# [INSTRUCTION]
Render the text read from the entries as a JSON list of strings, one string per line, leaving out blank lines and the pictures.

# [ENTRIES SUPPLIED]
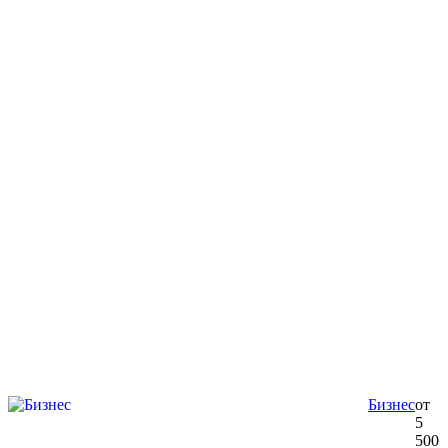
Бизнес
от
5
500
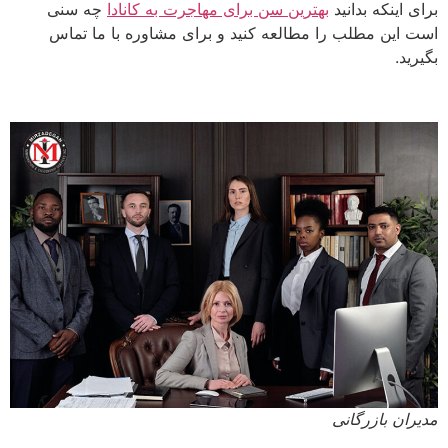
برای اینکه بدانید
بهترین سن برای مهاجرت به کانادا
چه سنی
است این مطلب را مطالعه کنید و برای مشاوره با ما تماس
بگیرید.
مدیران بازرگانی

# [ANSWER SPACE]
[
  "Бизнес",
  "от",
  "5",
  "500",
  "برای اینکه بدانید",
  "بهترین سن برای مهاجرت به کانادا",
  "چه سنی",
  "است این مطلب را مطالعه کنید و برای مشاوره با ما تماس",
  "بگیرید.",
  "مدیران بازرگانی"
]